• Bagian Teks:
+++++
Teater Giga, Gambaran Masyarakat Indonesia dan Inspirasi di Dalamnya

Pages

Teater Giga, Gambaran Masyarakat Indonesia dan Inspirasi di Dalamnya


 

GKKI


 Juli lalu, aku menghadiri acara dari Penggiat Keluarga Indonesia atau GIGA dalam acara Gerakan Kebaikan Keluarga Indonesia. Nah tapi sebagai penampil, bukan tamu. Hehehe
Tampil sebagai bagian dari teater ini menyisakan pengalaman luar biasa. Nah kita bahas satu-satu yaa.

Sebulan sebelumnya, waktu itu selesai jam mata kuliah Perkembangan Keluarga, Prof Euis Sunarti tanya “ada yang bisa bantu saya untuk ikut tampil di acara Giga? Untuk menjadi pemain teater, musik, dan lainnya.” Waaah saya tertarik dan langsung maju ke depan bareng Dika. Ceritanya waktu itu Dika yang jadi koordinator teater. Tapi akhirnya yang memback-up kami adalah UKM Lingkungan Seni Sunda Gentra Kaheman. Yeay UKM ku.
Para pemain yang dari mahasiswi dept IKK 51 aku, Dini, Fathonah, Dwi, dan Suci. Lainnya adalah dari Gentra Kaheman, dan anak-anak sekitar kampus serta dari Sanggar Barudak Bageur (SBB).
Latihan dilakukan hampir tiap hari, dimana saat itu lagi puasa ramadhan dan ujian akhir semester. Kebayang gak gimana perjuangannya? Hehe biasa aja sih.
+++++
• Ketentuan Tugas:
**A.** Salin kembali teks tentang Teater Giga dari "Juli lalu, aku" sampai "bahas satu-satu yaa.", dengan menukar "penampil" menjadi "pengisi acara".
**B.** Hitunglah jumlah baris dalam catatan yang memuat kata "Transcribe", dengan membedakan huruf besar dan huruf kecil. Tuliskan angkanya saja.
Teks tentang Teater Giga tidak ada hubungannya dengan catatan berikut.
+++++
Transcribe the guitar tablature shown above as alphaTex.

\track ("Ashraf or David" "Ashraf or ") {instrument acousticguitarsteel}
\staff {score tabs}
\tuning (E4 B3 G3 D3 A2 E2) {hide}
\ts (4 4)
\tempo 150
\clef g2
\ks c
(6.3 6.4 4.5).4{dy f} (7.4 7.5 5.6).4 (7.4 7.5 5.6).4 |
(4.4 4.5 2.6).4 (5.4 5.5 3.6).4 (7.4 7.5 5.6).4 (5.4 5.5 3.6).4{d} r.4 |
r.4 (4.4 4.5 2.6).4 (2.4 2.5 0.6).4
+++++
• Hasil Tugas:
**A.**
Juli lalu, aku menghadiri acara dari Penggiat Keluarga Indonesia atau GIGA dalam acara Gerakan Kebaikan Keluarga Indonesia. Nah tapi sebagai pengisi acara, bukan tamu. Hehehe
Tampil sebagai bagian dari teater ini menyisakan pengalaman luar biasa. Nah kita bahas satu-satu yaa.

**B.** 1